Parameters of lung function have an association with regular exercise as it causes increase in ventilation as tidal volume and respiratory frequency [35].Most of studies  revealed that  FVC and FEV1 were the most affected parameters as explained before. The cause behind this might be that exercise could augment intake of oxygen in muscles of respiration that conduct signals to higher centers that, in sequence, will activate muscles of inspiration and result in potent inhalation and exhalation. This will result in  great concentration of surfactant on surface of alveoli that will lessen the surface tension in alveoli and decrease the physiological dead space that additionally increases ventilation and consequently the lung function in athletes[36].  Throughout strong exercise, volume of ventilated air may rise about 10–20 times rather than resting times; though, structure of ventilation system is controlled properly to adapt with great  demands of ventilation through such exercises[37].

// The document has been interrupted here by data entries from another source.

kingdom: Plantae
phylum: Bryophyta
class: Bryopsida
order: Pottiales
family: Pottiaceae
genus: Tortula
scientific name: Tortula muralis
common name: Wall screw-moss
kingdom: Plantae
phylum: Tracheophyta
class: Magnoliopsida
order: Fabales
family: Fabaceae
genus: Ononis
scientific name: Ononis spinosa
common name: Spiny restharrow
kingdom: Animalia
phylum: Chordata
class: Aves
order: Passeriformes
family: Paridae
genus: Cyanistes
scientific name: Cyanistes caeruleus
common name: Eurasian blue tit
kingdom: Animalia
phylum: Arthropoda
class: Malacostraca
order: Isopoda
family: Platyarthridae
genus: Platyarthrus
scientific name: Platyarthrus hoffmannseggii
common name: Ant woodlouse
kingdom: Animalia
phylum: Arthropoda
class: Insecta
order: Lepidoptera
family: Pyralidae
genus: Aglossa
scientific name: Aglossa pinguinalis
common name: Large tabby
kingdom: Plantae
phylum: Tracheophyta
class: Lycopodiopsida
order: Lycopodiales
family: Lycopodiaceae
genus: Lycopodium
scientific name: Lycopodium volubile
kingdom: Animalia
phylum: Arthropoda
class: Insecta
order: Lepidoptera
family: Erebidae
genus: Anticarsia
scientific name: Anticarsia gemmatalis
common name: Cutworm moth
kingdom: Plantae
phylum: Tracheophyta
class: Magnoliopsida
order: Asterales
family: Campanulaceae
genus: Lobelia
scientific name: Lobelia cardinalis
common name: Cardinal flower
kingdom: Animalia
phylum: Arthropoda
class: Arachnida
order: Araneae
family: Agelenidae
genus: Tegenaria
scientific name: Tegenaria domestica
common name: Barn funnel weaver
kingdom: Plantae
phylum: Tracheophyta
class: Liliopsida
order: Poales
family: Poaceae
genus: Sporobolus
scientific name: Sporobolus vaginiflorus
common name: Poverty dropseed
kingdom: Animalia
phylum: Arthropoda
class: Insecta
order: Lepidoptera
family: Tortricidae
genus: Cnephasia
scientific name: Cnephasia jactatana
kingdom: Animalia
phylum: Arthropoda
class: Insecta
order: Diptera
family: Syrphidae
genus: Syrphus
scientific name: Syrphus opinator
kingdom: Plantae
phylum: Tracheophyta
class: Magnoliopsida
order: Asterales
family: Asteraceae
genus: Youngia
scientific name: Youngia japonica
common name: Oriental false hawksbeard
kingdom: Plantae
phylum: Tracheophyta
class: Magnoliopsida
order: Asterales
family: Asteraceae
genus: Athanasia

We documented significant positive correlations between the anthropometric measurements and FVC & FEV1 and non-significant negative correlations between BMI Z-score and FVC & FEV1. Similar findings were demonstrated formerly [7, 38]. This emphasizes the role of anthropometry in selection of athletes particularly in national teams apart from height, weight and BMI. Here are definite measurements that could influence the potential for success in certain sports. It has been stated that values of body fat and body mass are inversely associated with power- and velocity-specific motor capabilities [39, 40].

Sport specific type has an impact on parameters of pulmonary function. For instance, individuals who swim frequently, possess  good function of lungs, whereas swimming in water produces pressure on chest wall and furthermore staying in water for a longer time lead to  reinforcement of respiratory muscles that, in sequence, can enhance the resistance of airways.[41].

The respiratory muscles are designated in such a way that they deal with the increase in the lung ventilation throughout exercise. The diaphragm, the main inspiratory muscle, comprises nearly 60% of slow twitch fibers which possess greater oxidation and blood flow than muscles of hands and legs. As the diaphragm works continually through the lifetime, it requests all these characteristics to work constantly. The utmost significant feature of fibers of respiratory muscles is that they get adapted with physical exercise and training, get changed with disorders of respiration, age  and specific drugs for instance corticosteroids and beta-2-agonists [42].

In the era of new respiratory viruses and with the growing number of asthmatic children, it is commended to advise the children principally asthmatic children to take part in regular exercise. In the Covid-19 pandemic, authorities cancelled organized sport, or deferred sport contribution as part of a policy to decrease transmission of the virus. This had an important effect on young athletes and their families with regard to their psycho-social and physical performance. Additionally, many studies emphasize that physical activity enhances immune health and has probable value in prevention of complications of respiratory infections.

Conclusion

The current study documented a significant difference in anthropometric measurements between athletes and non-athletes as well as between water polo and other sports. Also regarding pulmonary functions, a significant difference was found between athletes and non-athletes in forced vital capacity and forced expiratory volume in first second, in addition to mid expiratory flow at 75 seconds with water-polo and other sports. Lastly, there were significant positive correlations between the three anthropometric measurements: weight, height and BMI with both FVC & FEV1.  Regular exercises impact pulmonary capacity and different morphological characterization.

Limitations of the study

Small sample size in our study as well as one visit study protocol. Also there’s more value in assessment of body composition parameters such as measurement of : mass of body fat, percentage of fat mass, body fat- free mass  and their impacts on pulmonary functions and sports performance.

Acknowledgement

The authors would like to thank the National Research Centre for supporting this work.

Conflict of Interests

The authors declare no competing interests.